**YOUR GOAL:**
Count the lines in the rows below that contain the string "щодо". Reply with the number alone.

BEGIN

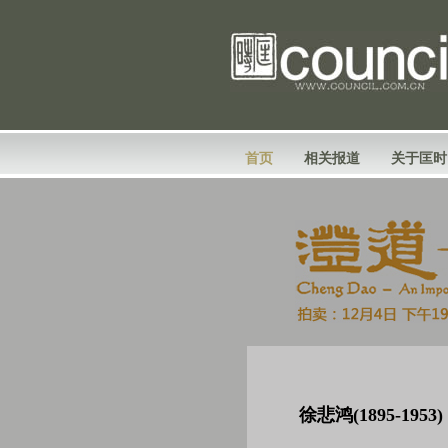
首页
相关报道
关于匡时
徐悲鸿(1895-195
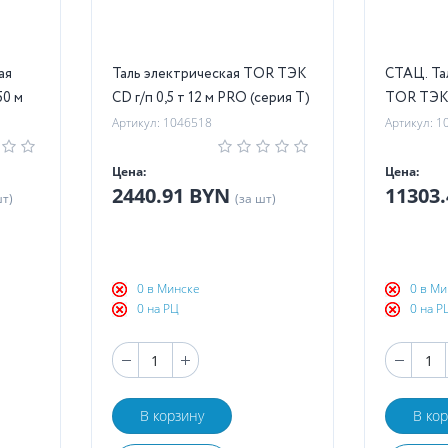
ая
Таль электрическая TOR ТЭК
СТАЦ. Та
50 м
CD г/п 0,5 т 12 м PRO (серия T)
TOR ТЭК (
Артикул: 1046518
Артикул: 1
Цена:
Цена:
2440.91 BYN
11303
шт)
(за шт)
0 в Минске
0 в Ми
0 на РЦ
0 на Р
В корзину
В ко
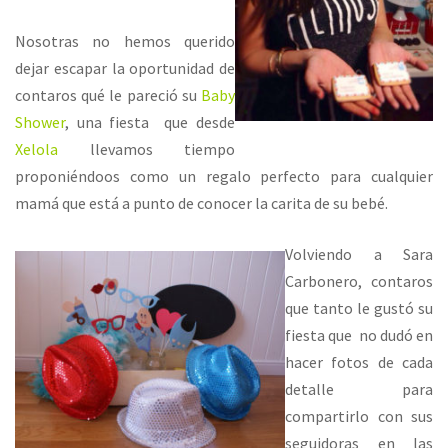
Nosotras no hemos querido
dejar escapar la oportunidad de
contaros qué le pareció su
Baby
Shower
, una fiesta que desde
Xelola
llevamos tiempo
proponiéndoos como un regalo perfecto para cualquier
mamá que está a punto de conocer la carita de su bebé.
Volviendo a Sara
Carbonero, contaros
que tanto le gustó su
fiesta que no dudó en
hacer fotos de cada
detalle para
compartirlo con sus
seguidoras en las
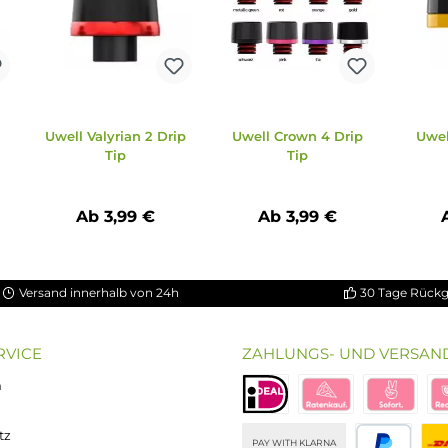
ripTip
Uwell Valyrian 2 Drip
Uwell Crown 4 Dri
Tip
Tip
€
Ab 3,99 €
Ab 3,99 €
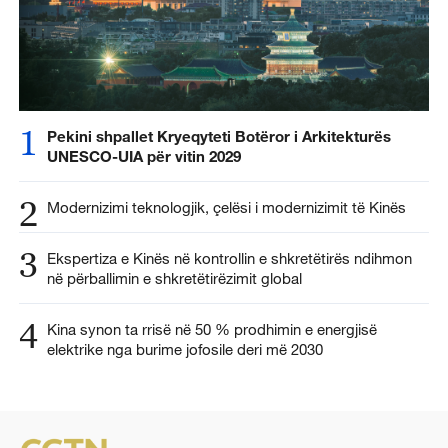
1
Pekini shpallet Kryeqyteti Botëror i Arkitekturës
UNESCO-UIA për vitin 2029
2
Modernizimi teknologjik, çelësi i modernizimit të Kinës
3
Ekspertiza e Kinës në kontrollin e shkretëtirës ndihmon
në përballimin e shkretëtirëzimit global
4
Kina synon ta rrisë në 50 % prodhimin e energjisë
elektrike nga burime jofosile deri më 2030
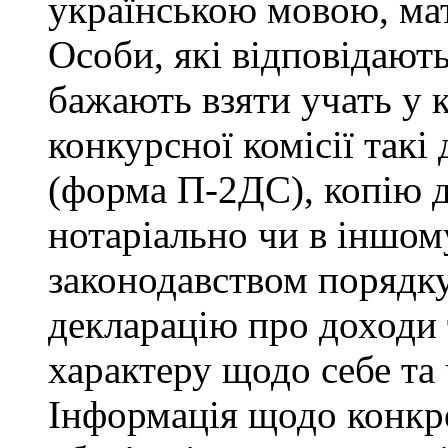
українською мовою, мат
Особи, які відповідают
бажають взяти учать у 
конкурсної комісії такі
(форма П-2ДС), копію д
нотаріально чи в іншо
законодавством порядку,
декларацію про доходи 
характеру щодо себе та ч
Інформація щодо конкр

END

**ANSWER FOR THIS EXERCISE:**
2